Também não foram poucos os momentos em que o alvo das críticas do ombudsman passou a ser não só os jornalistas, mas a própria empresa para a qual trabalhava. Ao revelar e discutir as contradições inerentes aos negócios e interesses de toda e qualquer empresa de comunicação, sabia estar trilhando delicado e perigoso terreno, solo movediço, verdadeiro campo minado. Mas tenho que reconhecer o fato de, mesmo nos instantes mais tensos dos confrontos daí decorrentes, ter sempre estado seguro de que a presidência do jornal compreendia a importância da existência do ombudsman. Nunca tive uma única vírgula de minhas colunas alteradas por quem quer que seja. Afinal de contas, eu não estava fazendo mais do que cumprir à risca o trabalho para o qual havia sido contratado. Em essência, todos nós sabíamos que ter um ombudsman sério e renitente agrega credibilidade ao jornal. E é justamente disso, credibilidade, que os jornais vivem.
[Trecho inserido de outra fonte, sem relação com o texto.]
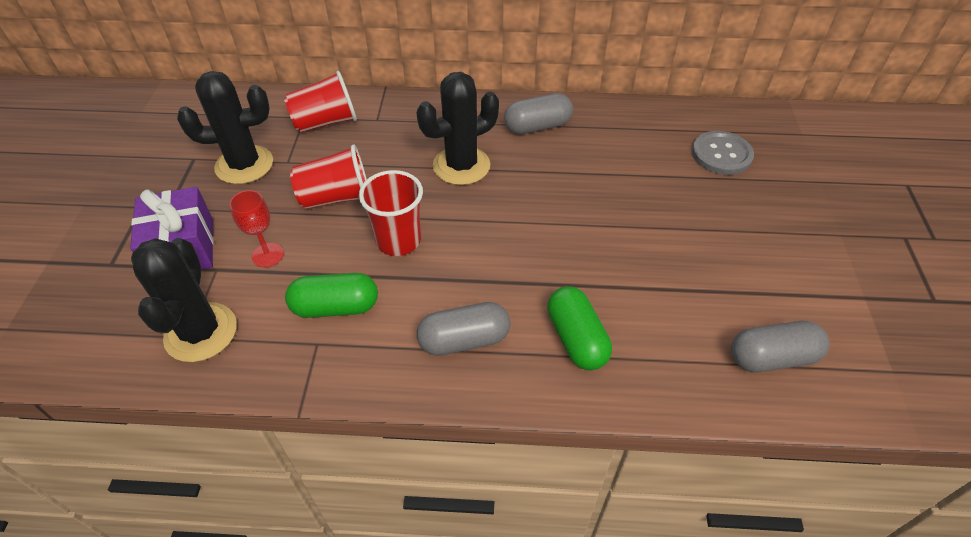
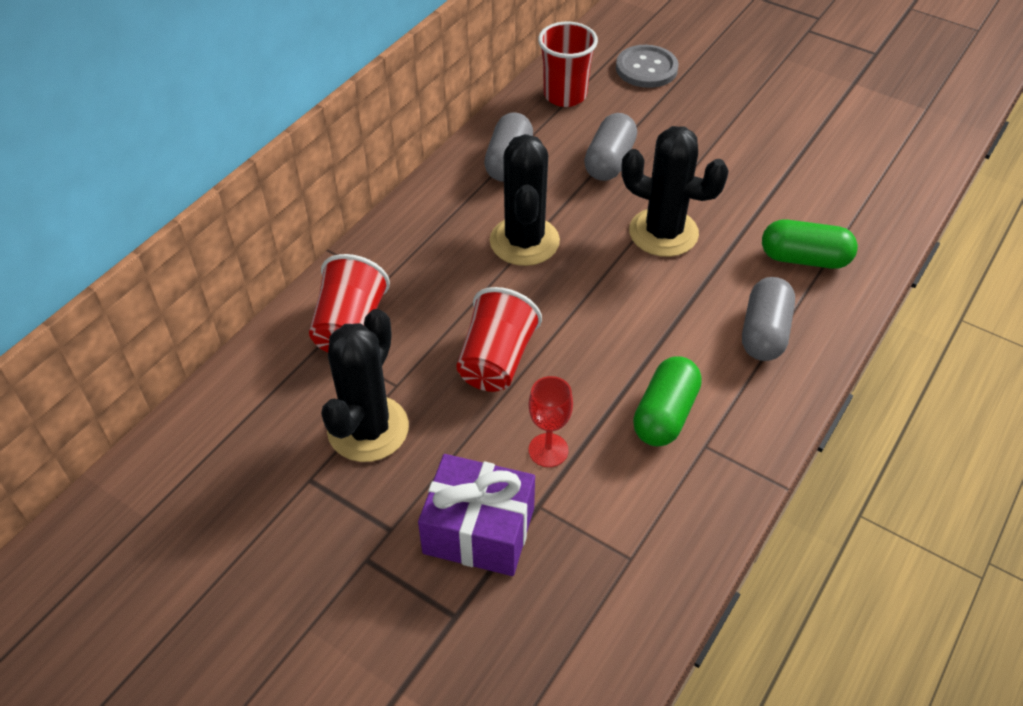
camera: 60 degrees left, 0 degrees up
(201, 332) = (631, 544): black cactus -> black cactus (663, 233)
(398, 241) = (602, 332): red cup -> red cup (565, 95)
(772, 358) = (884, 159): grey capsule -> grey capsule (609, 161)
Sei que, no corre-corre diário das redações, nem sempre os jornalistas encontram tempo para parar e refletir sobre o que estão fazendo. Existem os prazos perversos de fechamento a cumprir, o estresse característico à profissão, a pressão pelo furo, a briga pela melhor manchete. O tempo não pára. Não há chances para elucubrações mais demoradas. Liga-se simplesmente o piloto automático e deixa-se levar pela adrenalina e pelo instinto. Penso que é nisto, no papel de ser a consciência incômoda de um produto construído numa velocidade quase incompatível com a serenidade da reflexão, que reside a verdadeira importância do ombudsman.
Espero assim que Herança de Sísifo venha a dar uma modesta contribuição nesse sentido. Ao abrir velhas feridas, muitas delas ainda em fase de cicatrização, corro o risco de acirrar ânimos aparentemente adormecidos. Não poderia, entretanto, deixar para trás esse testemunho que julgo inadiável. Compartilhar com colegas e, principalmente, com estudantes de jornalismo, a experiência que modificou substancialmente minha relação com a profissão que um dia abracei.
A verdade é que, ao longo de um ano no mandato de ombudsman, pude sentir que muitas das minhas posturas e certezas sobre o jornalismo foram sendo revistas, redimensionadas ou, quando menos, postas em xeque. O exercício da reflexão diária sobre a profissão, os embates com os colegas, o contato com os leitores, tudo se revelou extremamente enriquecedor. Minha principal certeza é de ser essa uma experiência da qual ninguém jamais poderá sair da mesma forma como entrou. Espécie de divisor de águas na carreira de qualquer jornalista. E, também, uma forma rápida e definitiva de ganhar, em um ano, os primeiros e sintomáticos cabelos brancos, como os que hoje exibo.
Justamente – ora vejam – aqueles mesmos cabelos brancos que um dia julguei me faltarem para encarnar a herança de Sísifo.